Data provided

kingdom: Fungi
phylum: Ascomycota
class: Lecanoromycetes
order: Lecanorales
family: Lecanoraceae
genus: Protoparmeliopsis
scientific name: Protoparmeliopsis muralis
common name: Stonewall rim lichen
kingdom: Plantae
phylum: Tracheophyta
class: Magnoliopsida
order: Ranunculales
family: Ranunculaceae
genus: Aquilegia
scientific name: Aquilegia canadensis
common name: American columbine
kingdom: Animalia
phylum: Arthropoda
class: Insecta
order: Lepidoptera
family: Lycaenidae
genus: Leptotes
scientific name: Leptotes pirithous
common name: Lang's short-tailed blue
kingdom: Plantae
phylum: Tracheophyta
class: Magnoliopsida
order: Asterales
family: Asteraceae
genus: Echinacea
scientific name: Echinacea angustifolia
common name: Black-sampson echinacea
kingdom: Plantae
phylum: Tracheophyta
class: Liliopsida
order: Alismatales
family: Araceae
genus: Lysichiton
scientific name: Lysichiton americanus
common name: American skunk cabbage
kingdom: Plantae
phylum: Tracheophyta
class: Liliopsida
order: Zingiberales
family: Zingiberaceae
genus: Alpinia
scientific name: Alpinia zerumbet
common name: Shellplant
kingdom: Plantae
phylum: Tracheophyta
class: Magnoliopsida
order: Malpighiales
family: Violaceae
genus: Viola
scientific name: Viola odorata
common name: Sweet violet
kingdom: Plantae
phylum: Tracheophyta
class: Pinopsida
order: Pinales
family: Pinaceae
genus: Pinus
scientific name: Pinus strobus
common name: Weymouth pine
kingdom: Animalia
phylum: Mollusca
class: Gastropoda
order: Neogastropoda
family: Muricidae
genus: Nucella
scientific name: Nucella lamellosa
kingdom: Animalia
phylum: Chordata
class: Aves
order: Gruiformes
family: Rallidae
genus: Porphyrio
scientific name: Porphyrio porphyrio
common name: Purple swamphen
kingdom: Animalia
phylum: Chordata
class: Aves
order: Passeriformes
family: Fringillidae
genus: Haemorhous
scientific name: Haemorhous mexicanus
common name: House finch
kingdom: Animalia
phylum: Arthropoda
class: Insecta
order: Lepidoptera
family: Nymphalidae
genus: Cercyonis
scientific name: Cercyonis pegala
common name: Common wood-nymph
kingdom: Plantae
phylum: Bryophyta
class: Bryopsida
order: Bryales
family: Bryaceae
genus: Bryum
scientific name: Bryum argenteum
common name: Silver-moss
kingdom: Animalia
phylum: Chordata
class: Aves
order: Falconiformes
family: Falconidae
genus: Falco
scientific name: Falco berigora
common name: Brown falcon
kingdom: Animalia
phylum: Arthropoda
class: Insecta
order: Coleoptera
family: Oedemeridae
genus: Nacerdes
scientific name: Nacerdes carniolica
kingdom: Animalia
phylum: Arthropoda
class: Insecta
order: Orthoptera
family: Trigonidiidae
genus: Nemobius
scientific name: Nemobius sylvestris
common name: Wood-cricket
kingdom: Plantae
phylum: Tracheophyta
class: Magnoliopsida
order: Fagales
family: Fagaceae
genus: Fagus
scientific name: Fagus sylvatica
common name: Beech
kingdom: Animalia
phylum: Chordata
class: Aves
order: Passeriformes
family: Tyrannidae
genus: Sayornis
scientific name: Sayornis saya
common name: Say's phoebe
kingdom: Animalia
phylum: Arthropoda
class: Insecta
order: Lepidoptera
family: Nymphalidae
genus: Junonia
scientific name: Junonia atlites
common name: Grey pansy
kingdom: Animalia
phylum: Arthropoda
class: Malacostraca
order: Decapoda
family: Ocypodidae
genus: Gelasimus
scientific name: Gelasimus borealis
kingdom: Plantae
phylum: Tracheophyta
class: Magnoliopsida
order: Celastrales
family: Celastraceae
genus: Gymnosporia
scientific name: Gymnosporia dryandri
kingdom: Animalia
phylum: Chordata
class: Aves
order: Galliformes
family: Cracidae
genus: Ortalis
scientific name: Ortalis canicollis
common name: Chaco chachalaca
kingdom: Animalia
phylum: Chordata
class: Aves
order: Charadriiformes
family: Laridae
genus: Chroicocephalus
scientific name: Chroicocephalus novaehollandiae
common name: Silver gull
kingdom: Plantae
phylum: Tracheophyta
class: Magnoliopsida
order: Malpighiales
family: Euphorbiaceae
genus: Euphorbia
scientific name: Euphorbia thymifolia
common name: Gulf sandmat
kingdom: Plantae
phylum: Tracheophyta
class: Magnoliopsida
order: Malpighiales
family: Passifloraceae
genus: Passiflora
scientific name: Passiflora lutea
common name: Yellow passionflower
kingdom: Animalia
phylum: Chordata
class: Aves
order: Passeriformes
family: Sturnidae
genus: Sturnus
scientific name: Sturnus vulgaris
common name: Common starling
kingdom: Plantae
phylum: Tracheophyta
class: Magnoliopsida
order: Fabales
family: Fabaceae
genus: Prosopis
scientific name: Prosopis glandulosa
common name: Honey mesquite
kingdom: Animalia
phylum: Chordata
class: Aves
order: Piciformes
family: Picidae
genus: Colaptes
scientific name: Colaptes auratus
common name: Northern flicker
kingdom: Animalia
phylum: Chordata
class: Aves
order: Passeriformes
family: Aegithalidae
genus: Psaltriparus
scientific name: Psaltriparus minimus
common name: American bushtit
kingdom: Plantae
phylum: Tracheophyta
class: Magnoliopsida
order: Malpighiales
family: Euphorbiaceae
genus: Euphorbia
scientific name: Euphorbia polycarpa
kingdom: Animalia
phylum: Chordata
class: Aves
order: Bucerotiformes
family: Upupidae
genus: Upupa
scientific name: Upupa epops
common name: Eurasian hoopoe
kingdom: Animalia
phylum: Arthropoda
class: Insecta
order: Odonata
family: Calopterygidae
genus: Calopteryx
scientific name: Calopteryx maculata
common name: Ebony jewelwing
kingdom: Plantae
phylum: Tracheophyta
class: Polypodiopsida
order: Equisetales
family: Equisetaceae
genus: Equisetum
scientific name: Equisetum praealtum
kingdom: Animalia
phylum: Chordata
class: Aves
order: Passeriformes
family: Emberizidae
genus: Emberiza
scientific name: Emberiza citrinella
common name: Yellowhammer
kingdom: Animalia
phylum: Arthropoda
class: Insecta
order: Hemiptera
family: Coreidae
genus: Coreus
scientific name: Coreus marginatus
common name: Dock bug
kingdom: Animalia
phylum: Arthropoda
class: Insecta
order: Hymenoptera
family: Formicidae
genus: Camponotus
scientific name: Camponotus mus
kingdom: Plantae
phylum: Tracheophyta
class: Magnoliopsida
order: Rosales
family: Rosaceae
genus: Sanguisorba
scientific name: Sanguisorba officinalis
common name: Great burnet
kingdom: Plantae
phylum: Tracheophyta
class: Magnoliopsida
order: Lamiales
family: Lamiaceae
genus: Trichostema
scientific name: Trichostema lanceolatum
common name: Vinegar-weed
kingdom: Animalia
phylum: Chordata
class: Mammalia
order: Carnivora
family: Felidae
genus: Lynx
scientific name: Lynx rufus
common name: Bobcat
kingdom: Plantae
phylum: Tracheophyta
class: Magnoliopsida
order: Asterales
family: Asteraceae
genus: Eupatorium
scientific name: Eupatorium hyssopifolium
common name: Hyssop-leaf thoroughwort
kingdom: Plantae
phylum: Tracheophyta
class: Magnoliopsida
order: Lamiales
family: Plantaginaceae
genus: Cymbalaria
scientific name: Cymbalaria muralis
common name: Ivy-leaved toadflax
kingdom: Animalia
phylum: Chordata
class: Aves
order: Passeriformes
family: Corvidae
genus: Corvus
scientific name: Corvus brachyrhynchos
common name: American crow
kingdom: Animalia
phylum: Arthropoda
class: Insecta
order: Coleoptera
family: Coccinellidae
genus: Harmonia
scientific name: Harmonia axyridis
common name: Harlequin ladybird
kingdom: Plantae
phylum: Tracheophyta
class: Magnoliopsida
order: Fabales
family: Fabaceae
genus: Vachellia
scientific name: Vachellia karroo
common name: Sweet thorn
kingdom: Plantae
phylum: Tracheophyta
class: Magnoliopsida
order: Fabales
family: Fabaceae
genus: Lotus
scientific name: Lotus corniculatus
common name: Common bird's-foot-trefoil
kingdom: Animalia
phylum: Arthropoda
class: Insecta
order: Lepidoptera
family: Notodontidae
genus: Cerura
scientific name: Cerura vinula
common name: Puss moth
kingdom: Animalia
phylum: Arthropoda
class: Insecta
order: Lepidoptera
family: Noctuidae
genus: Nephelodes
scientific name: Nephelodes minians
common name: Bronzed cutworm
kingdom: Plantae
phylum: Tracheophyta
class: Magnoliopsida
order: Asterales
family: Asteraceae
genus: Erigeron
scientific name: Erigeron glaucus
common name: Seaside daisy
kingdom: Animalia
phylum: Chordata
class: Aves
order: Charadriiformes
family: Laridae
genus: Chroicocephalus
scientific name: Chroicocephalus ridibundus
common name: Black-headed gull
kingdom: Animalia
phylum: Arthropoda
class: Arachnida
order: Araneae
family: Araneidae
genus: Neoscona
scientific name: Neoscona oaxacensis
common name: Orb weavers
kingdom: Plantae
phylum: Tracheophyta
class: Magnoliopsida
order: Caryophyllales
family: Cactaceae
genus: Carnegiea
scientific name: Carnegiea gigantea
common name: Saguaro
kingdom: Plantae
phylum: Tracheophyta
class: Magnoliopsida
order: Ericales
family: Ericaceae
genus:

Work to do
Convert the lines from the start of the entries through the line containing "genus: Echinacea" into a numbered list, omitting blank lines.

Correct result
1. kingdom: Fungi
2. phylum: Ascomycota
3. class: Lecanoromycetes
4. order: Lecanorales
5. family: Lecanoraceae
6. genus: Protoparmeliopsis
7. scientific name: Protoparmeliopsis muralis
8. common name: Stonewall rim lichen
9. kingdom: Plantae
10. phylum: Tracheophyta
11. class: Magnoliopsida
12. order: Ranunculales
13. family: Ranunculaceae
14. genus: Aquilegia
15. scientific name: Aquilegia canadensis
16. common name: American columbine
17. kingdom: Animalia
18. phylum: Arthropoda
19. class: Insecta
20. order: Lepidoptera
21. family: Lycaenidae
22. genus: Leptotes
23. scientific name: Leptotes pirithous
24. common name: Lang's short-tailed blue
25. kingdom: Plantae
26. phylum: Tracheophyta
27. class: Magnoliopsida
28. order: Asterales
29. family: Asteraceae
30. genus: Echinacea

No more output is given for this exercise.